* [EXERCISE INSTRUCTIONS]: Report each line below that contains the string "Dryopteris", copying every such line in full.

··· EXERCISE MATERIAL ···

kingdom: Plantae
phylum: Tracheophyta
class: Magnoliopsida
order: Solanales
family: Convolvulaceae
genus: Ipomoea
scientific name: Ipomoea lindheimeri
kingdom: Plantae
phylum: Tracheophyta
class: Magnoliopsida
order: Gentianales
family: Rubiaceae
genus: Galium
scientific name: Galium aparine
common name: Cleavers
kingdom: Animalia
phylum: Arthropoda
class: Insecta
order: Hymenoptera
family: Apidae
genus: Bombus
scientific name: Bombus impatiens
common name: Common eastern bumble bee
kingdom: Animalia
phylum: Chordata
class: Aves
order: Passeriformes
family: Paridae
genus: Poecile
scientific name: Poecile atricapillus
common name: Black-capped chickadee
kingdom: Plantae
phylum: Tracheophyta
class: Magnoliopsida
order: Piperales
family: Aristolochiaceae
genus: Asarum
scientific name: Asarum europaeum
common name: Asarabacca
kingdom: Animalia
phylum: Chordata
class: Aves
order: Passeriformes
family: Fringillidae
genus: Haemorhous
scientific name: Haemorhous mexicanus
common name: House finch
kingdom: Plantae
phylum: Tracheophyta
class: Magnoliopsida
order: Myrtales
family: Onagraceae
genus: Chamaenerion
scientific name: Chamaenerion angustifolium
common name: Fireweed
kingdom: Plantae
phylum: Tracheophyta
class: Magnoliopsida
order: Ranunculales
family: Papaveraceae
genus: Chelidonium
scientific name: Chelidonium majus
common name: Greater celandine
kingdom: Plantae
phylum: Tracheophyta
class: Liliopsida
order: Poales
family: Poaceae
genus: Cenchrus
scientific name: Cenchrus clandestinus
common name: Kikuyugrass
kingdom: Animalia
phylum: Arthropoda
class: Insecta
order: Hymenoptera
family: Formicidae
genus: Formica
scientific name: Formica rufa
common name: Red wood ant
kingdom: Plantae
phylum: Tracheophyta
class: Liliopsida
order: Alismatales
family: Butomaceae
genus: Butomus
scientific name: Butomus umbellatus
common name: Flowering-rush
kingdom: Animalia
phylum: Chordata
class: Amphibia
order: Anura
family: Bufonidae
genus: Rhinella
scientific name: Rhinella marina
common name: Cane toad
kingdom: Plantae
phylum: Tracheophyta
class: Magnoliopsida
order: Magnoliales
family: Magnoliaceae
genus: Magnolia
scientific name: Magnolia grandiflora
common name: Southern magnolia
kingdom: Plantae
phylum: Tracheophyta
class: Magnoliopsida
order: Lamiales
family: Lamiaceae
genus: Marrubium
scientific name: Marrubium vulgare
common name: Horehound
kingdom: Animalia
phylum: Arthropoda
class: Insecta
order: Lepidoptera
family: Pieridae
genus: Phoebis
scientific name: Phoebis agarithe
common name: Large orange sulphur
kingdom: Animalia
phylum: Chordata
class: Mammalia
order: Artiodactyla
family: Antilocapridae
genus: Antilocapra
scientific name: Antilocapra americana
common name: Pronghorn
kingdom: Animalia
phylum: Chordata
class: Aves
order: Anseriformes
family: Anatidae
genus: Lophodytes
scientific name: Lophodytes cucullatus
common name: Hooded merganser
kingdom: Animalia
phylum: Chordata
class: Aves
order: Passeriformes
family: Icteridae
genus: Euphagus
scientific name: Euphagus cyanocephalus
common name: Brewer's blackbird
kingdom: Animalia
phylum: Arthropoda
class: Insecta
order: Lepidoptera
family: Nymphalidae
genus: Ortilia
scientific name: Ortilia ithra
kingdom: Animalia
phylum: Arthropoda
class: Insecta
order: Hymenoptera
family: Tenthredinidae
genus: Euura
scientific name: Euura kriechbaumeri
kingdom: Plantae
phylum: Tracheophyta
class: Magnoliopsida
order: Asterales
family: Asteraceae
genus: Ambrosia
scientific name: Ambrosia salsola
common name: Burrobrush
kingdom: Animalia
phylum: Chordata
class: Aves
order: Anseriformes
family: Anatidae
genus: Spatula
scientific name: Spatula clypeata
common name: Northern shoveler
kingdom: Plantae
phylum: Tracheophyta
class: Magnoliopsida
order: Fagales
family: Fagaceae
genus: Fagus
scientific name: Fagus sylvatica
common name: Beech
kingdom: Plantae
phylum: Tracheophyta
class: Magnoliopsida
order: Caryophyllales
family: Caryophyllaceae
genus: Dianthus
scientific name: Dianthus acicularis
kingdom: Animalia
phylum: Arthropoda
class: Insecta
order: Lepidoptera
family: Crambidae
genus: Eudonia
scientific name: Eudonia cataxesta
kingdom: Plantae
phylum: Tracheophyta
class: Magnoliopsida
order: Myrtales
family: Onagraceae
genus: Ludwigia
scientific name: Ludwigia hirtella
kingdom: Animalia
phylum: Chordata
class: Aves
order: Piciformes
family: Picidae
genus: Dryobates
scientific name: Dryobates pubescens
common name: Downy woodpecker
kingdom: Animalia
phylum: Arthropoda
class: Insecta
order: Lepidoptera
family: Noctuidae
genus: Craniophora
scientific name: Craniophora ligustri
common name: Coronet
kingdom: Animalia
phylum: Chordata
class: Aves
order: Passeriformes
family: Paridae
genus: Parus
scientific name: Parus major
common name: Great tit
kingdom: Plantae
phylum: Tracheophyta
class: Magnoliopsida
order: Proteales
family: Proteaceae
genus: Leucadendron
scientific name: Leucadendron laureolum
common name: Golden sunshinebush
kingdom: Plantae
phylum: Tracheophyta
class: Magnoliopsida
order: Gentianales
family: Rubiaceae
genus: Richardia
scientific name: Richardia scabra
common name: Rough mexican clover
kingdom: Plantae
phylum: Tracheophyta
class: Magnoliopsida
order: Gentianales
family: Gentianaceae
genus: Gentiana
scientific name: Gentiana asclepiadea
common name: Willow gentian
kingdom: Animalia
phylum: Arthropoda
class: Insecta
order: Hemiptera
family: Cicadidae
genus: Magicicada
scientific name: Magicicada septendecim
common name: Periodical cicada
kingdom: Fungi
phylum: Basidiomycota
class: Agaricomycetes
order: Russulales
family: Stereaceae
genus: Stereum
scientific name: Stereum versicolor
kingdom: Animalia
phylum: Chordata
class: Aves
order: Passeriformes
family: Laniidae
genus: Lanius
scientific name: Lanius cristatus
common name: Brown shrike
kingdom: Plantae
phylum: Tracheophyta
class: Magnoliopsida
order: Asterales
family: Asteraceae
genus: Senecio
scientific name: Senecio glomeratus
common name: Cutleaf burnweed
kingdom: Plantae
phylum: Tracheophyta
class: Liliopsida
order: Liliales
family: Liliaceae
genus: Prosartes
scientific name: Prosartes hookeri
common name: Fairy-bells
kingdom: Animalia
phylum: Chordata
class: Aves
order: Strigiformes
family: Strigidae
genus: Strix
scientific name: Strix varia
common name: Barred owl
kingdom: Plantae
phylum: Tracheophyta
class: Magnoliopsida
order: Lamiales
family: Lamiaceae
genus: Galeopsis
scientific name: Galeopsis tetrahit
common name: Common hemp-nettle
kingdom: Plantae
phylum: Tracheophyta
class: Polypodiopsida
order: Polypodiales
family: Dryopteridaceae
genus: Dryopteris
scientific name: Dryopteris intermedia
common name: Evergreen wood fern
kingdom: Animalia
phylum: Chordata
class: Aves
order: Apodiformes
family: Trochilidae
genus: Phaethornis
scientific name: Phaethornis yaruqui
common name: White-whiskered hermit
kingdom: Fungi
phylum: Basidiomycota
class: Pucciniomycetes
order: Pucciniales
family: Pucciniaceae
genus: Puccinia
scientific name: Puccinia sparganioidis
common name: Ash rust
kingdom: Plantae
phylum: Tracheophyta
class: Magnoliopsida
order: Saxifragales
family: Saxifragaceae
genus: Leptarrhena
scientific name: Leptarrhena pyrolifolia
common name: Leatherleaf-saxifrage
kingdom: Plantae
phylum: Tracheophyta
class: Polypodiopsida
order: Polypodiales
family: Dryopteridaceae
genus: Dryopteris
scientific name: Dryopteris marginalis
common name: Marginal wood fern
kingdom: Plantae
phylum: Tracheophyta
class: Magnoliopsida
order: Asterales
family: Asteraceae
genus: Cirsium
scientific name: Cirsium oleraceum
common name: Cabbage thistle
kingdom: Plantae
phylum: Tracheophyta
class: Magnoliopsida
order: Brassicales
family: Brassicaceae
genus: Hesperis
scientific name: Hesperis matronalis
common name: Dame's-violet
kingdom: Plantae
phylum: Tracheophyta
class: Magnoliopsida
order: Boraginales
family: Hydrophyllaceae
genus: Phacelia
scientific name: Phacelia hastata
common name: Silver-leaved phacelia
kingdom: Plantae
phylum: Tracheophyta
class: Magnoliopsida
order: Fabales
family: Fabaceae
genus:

···

* [SOLUTION TO THIS PROBLEM]:
genus: Dryopteris
scientific name: Dryopteris intermedia
genus: Dryopteris
scientific name: Dryopteris marginalis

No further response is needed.